PROBLEM STATEMENT
Images are to be left out; everything else in the listing should be repeated exactly.

═════ DATA SHOWN ═════

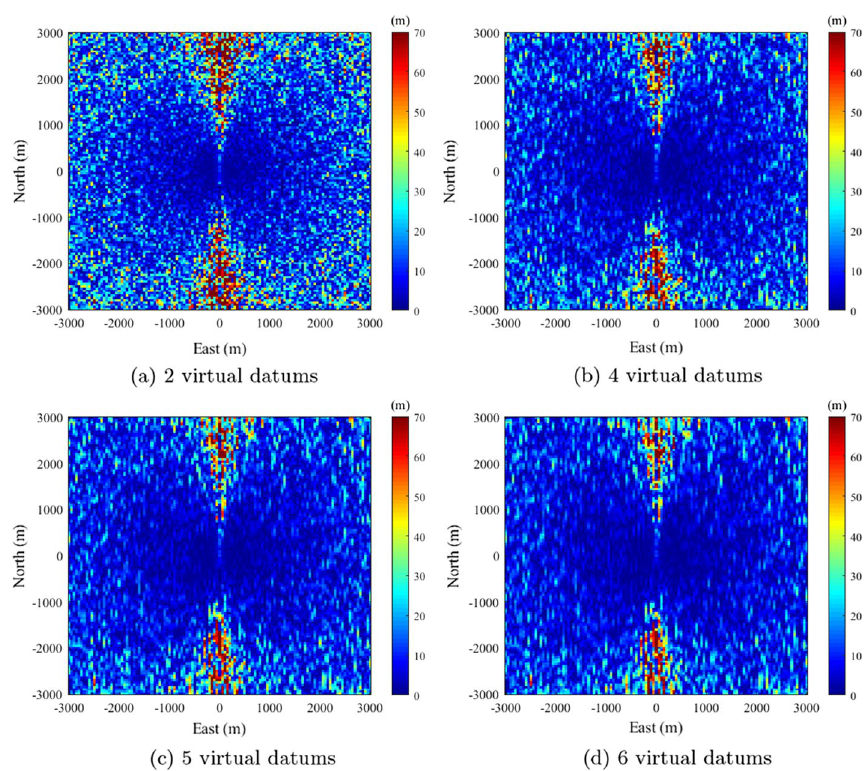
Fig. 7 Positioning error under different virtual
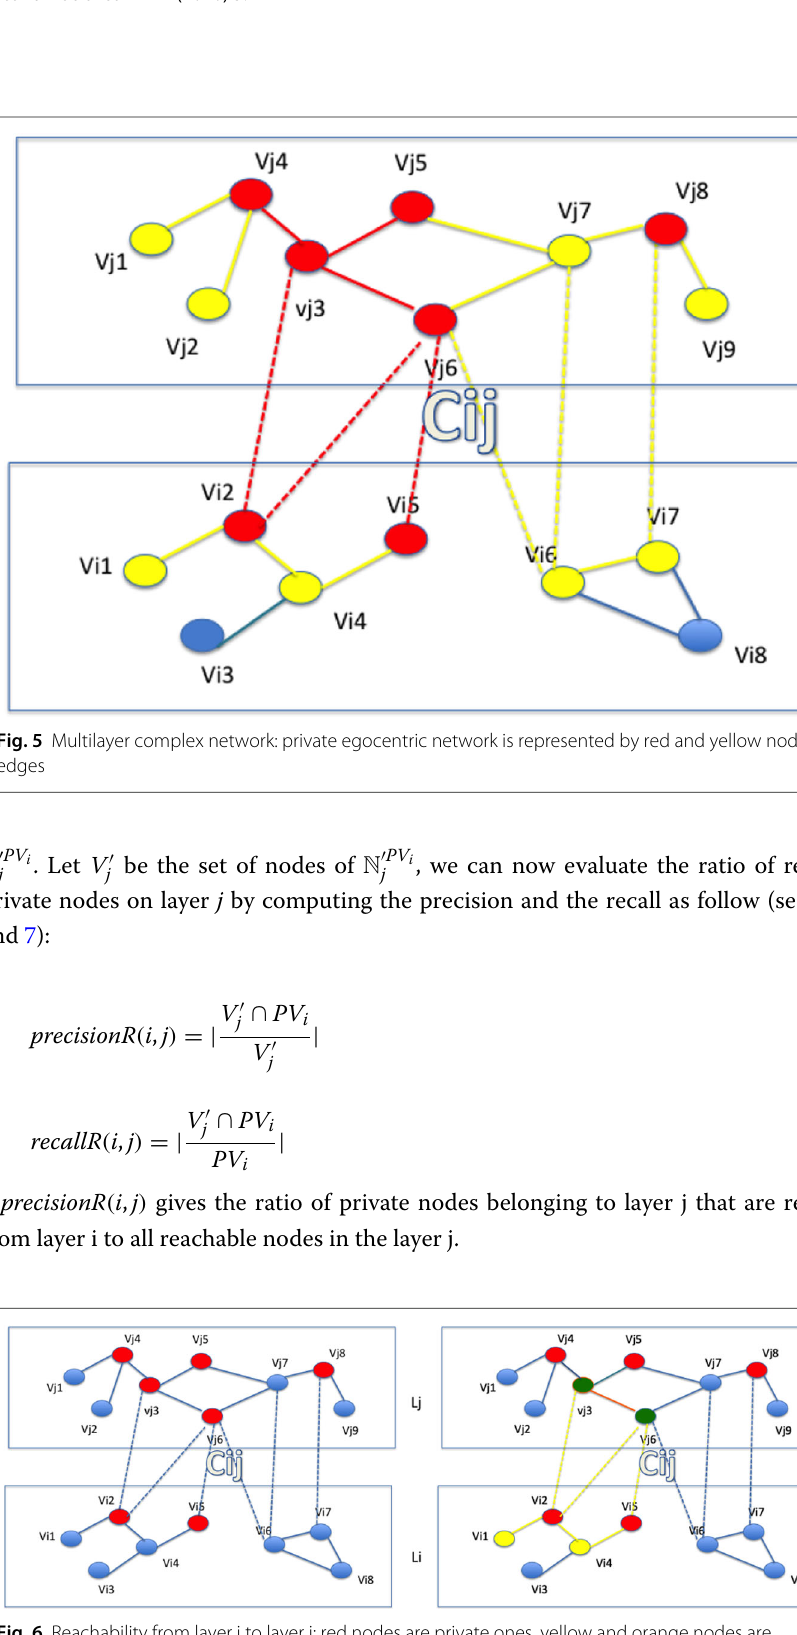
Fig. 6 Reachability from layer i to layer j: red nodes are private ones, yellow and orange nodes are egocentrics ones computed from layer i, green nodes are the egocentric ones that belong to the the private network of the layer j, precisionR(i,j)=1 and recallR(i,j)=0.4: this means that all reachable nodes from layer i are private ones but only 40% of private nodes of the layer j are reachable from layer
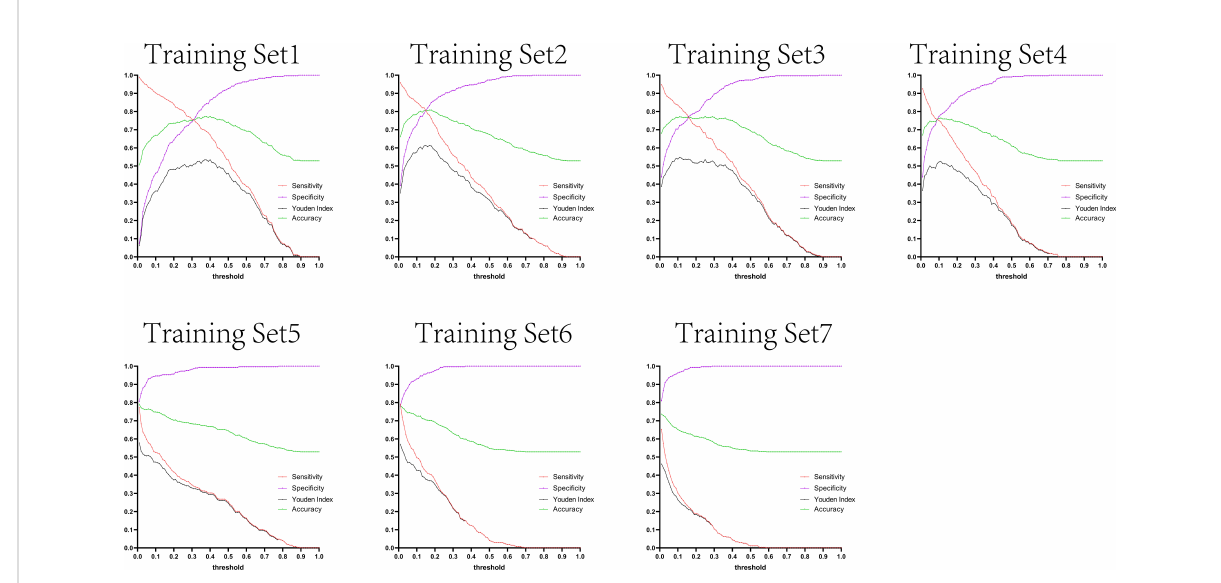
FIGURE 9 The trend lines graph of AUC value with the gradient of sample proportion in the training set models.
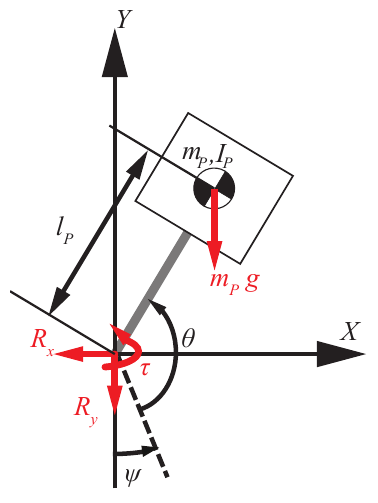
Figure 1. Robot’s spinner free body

═════

RESPONSE FOR THIS EXERCISE
Fig. 7 Positioning error under different virtual
Fig. 6 Reachability from layer i to layer j: red nodes are private ones, yellow and orange nodes are egocentrics ones computed from layer i, green nodes are the egocentric ones that belong to the the private network of the layer j, precisionR(i,j)=1 and recallR(i,j)=0.4: this means that all reachable nodes from layer i are private ones but only 40% of private nodes of the layer j are reachable from layer
FIGURE 9 The trend lines graph of AUC value with the gradient of sample proportion in the training set models.
Figure 1. Robot’s spinner free body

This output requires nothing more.